Exercises to complete ->
• a. In the Synopsys article, what consensus price target do the MarketBeat analyst data show?
• b. Reproduce the Synopsys article from "Perhaps more importantly, Synopsys’" up to and including "to beat that.".

Text block ->
####################

Synopsys stock price

Shares of chip design software maker Synopsys Inc. (NASDAQ: SNPS) have been forming a potentially constructive consolidation since its first-quarter earnings report on February 15. 

As a business-to-business vendor, Synopsys isn’t exactly a household name, but it has several attributes that suggest it could stage further price gains in the next two years. 

Although the stock came under selling pressure after disappointing guidance, shares are holding well above their 50-day moving average, a sign that big investors didn’t see anything devastating in the report. A glance at its chart, using a weekly view with candlesticks or bars, clearly shows a trading sideways stock, essentially treading water while investors are holding rather than selling. 

Also giving shares a boost: On February 23, Synopsys initiated an accelerated  $300 million share buyback program, to be completed before May 12. The stock closed higher the week ended February 24, immediately following the announcement, and the week ended March 3. 

The mild selling essentially amounted to a bit of profit-taking after a one-year gain of 22.28%. With a market capitalization of $55 billion, Mountain View, California- based Synopsys is a component of the S&P 500. Its one-year performance easily outpaces the broader index, which is down 3.50% on a one-year basis.

 

Outperforming Tech Sector

Perhaps more importantly, Synopsys’ performance also tops the S&P tech sector, as tracked by the Technology Select Sector SPDR Fund (NYSEARCA: XLK). The underlying tech-sector benchmark is down 2.67% in the past year.

Synopsis provides software, hardware, and services to help semiconductor companies make fast and efficient pivots to the cloud. Naturally, machine learning and artificial intelligence are growing in the company’s products and services. 

In its fiscal first quarter, the company earned $2.62 a share on revenue of $1.361 billion, up 9% and 7%, respectively. According to data gathered by MarketBeat, the company beat earnings views and met on the revenue side.

Nowadays, it’s often not enough to meet Wall Street’s views, as investors have come to expect more. It doesn’t help that there’s likely some sandbagging by companies who issue deliberately lower guidance to beat that. 

Often, unexpectedly good estimates can send a stock higher, even if the most recent quarter disappointed in some way. Synopsys, however, issued somewhat weak guidance for the current quarter and the full year. 

For the fiscal second quarter, which ends on April 30, Synopsys is forecasting earnings of $2.48 per share on revenue of $1.375 billion, the midpoint of guidance. Wall Street had been looking for earnings of $2.56 per share on revenue of $1.43 billion.

For the full year, which wraps up on October 31, the company pegged earnings at $10.57 a share on revenue of $5.8 billion, above net income of $10.38 a share but slightly below sales of $5.81 billion. 

Revised Estimates Higher

Wall Street recently revised its consensus earnings estimate higher by a penny for this year, for a 19% year-over-year earnings increase. Analysts expect an increase of 15% in 2024 to $12.14 a share.

MarketBeat analyst data show a consensus rating of “moderate buy,” and a price target of $424.18, an upside of 16.68%. That’s consistent with solid double-digit earnings estimates. 

After the first-quarter report, Morningstar analyst Abhinav Davuluri wrote, “Despite a choppy macroenvironment involving reduced semiconductor industry growth and a looming recession, management reaffirmed its full-year guidance as increasing its adjusted EPS target range. Synopsys remains confident in long-term demand from end-markets, as the company continues to benefit from secular tailwinds toward hyperscale computing, artificial intelligence, or AI, and 5G communications.”

He added that he expects Synopsys to continue gaining “broad-based significance as demand for higher complexity and tighter integration and security in chips perpetuates throughout industries.” 

Synopsys is part of the software design sub-industry, with fellow semiconductor software designers Cadence Design Systems Inc. (NASDAQ: CDNS) and Ansys Inc. (NASDAQ: ANSS) outperforming the large-cap tech sector as a whole and showing good earnings estimates for the next two years.

####################

Data provided ->
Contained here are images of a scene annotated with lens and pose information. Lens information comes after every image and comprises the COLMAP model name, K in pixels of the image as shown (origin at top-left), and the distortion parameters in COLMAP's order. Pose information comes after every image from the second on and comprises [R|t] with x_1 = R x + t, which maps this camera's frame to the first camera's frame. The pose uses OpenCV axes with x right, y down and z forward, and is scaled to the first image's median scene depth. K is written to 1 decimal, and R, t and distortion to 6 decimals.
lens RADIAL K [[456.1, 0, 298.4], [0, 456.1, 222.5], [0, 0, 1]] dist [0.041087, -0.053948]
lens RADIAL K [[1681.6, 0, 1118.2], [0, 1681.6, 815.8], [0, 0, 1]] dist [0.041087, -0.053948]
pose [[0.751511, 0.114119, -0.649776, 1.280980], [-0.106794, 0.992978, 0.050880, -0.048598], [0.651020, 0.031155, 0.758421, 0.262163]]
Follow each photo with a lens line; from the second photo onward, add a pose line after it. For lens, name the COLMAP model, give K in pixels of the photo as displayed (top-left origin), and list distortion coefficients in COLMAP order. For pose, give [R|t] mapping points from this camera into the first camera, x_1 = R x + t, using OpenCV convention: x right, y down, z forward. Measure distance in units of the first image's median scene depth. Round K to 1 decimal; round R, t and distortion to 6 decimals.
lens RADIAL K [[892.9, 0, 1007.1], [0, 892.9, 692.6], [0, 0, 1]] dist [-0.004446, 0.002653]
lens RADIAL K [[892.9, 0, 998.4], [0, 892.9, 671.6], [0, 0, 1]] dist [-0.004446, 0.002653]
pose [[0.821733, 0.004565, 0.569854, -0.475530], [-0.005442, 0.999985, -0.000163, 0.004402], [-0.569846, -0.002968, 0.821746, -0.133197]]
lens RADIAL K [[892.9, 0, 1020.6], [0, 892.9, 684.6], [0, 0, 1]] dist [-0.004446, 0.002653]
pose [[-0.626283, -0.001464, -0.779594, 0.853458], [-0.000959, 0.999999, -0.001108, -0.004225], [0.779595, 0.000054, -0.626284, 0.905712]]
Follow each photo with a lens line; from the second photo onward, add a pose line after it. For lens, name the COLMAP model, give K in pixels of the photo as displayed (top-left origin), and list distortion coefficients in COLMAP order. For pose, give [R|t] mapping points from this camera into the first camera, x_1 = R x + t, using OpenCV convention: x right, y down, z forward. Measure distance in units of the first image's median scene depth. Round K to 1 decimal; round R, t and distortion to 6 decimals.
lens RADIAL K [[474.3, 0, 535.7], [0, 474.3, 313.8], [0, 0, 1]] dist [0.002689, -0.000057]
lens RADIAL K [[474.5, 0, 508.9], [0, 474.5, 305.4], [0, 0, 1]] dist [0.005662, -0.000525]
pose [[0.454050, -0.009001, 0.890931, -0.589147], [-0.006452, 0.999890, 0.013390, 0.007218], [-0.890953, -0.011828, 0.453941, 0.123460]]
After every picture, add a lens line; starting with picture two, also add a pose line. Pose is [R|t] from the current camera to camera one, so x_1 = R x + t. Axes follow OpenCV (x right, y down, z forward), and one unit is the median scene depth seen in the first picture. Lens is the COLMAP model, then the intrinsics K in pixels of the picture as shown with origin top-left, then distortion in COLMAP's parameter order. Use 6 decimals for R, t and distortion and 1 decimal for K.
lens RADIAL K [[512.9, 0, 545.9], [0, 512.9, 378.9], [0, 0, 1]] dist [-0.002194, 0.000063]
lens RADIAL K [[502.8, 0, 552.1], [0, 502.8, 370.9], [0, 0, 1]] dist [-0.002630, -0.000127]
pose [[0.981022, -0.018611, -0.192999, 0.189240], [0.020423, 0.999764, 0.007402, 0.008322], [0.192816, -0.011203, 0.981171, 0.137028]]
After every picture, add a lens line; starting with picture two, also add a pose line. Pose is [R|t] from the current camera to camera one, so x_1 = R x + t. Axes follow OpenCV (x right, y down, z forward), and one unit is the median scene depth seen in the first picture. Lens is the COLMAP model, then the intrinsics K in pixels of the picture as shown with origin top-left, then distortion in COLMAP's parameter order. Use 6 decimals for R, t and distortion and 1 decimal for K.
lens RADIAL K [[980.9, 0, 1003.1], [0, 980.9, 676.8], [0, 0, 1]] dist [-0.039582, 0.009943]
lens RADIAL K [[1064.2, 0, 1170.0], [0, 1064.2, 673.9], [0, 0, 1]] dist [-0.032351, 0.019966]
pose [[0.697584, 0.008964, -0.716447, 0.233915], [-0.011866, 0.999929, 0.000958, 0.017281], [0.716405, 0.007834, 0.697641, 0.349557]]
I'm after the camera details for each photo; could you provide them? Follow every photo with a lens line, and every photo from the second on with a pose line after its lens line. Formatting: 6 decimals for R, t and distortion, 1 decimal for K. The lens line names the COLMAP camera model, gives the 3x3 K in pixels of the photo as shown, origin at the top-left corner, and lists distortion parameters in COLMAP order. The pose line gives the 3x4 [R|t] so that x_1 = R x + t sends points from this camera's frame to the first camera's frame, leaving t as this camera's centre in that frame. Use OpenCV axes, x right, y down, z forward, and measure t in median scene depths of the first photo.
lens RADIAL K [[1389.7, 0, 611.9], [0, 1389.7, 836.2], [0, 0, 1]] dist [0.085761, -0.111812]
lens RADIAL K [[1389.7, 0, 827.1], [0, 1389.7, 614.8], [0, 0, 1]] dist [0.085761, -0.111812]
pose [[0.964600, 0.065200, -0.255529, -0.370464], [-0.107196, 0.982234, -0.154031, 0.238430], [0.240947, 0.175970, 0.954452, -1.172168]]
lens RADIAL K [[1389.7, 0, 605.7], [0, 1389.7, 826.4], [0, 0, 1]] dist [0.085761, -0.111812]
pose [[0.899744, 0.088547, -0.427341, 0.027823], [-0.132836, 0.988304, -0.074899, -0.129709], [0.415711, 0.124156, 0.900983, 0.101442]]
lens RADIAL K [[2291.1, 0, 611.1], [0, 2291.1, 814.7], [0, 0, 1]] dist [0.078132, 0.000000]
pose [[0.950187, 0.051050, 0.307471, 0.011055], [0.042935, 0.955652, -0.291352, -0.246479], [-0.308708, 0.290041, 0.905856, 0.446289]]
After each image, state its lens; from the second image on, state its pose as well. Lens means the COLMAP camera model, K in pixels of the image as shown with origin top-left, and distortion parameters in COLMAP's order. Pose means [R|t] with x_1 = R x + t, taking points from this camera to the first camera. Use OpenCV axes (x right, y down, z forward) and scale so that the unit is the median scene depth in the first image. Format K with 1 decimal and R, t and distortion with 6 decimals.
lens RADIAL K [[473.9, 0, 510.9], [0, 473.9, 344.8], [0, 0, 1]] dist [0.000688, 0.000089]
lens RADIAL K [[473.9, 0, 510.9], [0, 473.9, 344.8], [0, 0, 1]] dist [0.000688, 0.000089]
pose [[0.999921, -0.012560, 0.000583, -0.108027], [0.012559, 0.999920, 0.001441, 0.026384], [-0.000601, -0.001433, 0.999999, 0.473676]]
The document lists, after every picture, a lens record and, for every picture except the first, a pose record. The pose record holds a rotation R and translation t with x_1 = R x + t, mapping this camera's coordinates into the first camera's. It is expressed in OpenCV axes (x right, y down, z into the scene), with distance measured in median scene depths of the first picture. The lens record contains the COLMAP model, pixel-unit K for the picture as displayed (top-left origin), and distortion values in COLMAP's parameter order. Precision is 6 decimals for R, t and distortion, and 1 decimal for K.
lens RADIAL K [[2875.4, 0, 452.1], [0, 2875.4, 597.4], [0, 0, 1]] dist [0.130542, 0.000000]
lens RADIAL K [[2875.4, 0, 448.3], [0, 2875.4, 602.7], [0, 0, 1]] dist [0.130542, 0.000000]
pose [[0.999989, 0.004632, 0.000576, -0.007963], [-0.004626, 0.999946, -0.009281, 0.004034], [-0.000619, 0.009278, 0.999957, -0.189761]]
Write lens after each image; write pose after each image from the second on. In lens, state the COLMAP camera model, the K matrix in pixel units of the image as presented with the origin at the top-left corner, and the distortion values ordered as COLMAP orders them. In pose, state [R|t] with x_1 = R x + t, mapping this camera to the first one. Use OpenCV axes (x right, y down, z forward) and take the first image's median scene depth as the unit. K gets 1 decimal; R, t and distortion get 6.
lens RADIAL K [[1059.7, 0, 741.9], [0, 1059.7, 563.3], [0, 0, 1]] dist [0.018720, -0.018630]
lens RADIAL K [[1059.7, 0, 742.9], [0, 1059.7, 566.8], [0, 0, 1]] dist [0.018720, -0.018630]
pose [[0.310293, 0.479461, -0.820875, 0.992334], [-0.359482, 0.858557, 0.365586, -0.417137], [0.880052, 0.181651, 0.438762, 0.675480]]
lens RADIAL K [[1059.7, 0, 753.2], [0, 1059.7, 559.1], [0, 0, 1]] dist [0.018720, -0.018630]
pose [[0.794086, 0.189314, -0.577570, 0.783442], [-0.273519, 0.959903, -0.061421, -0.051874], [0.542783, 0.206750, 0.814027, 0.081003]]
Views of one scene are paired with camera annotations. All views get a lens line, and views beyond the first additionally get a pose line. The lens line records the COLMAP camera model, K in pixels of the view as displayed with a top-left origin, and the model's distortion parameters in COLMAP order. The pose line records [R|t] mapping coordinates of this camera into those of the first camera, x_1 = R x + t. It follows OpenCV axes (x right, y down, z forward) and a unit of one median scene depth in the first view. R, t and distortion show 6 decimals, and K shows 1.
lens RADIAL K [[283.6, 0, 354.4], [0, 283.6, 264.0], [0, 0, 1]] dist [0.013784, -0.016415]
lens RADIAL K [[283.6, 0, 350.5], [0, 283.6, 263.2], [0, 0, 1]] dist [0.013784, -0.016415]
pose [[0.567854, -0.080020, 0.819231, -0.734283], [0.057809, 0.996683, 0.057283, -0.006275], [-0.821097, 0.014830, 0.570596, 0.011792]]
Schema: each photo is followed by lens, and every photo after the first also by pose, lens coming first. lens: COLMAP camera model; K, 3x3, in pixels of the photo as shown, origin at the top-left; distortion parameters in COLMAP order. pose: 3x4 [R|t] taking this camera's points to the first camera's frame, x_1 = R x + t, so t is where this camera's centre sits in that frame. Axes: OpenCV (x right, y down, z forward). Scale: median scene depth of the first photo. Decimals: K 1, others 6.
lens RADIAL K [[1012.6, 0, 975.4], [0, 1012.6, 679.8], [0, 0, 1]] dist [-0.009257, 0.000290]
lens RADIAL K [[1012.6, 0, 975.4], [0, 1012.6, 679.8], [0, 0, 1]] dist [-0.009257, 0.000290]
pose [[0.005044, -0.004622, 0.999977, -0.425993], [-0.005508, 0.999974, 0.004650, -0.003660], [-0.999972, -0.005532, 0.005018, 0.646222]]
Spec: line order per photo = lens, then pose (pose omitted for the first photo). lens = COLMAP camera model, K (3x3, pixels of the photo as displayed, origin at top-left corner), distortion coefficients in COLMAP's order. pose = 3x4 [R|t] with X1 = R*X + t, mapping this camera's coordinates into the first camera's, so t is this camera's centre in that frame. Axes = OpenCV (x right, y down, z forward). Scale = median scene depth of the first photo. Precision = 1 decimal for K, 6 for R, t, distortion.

####################

Your responses ->
• a. $424.18

• b.
Perhaps more importantly, Synopsys’ performance also tops the S&P tech sector, as tracked by the Technology Select Sector SPDR Fund (NYSEARCA: XLK). The underlying tech-sector benchmark is down 2.67% in the past year.

Synopsis provides software, hardware, and services to help semiconductor companies make fast and efficient pivots to the cloud. Naturally, machine learning and artificial intelligence are growing in the company’s products and services. 

In its fiscal first quarter, the company earned $2.62 a share on revenue of $1.361 billion, up 9% and 7%, respectively. According to data gathered by MarketBeat, the company beat earnings views and met on the revenue side.

Nowadays, it’s often not enough to meet Wall Street’s views, as investors have come to expect more. It doesn’t help that there’s likely some sandbagging by companies who issue deliberately lower guidance to beat that.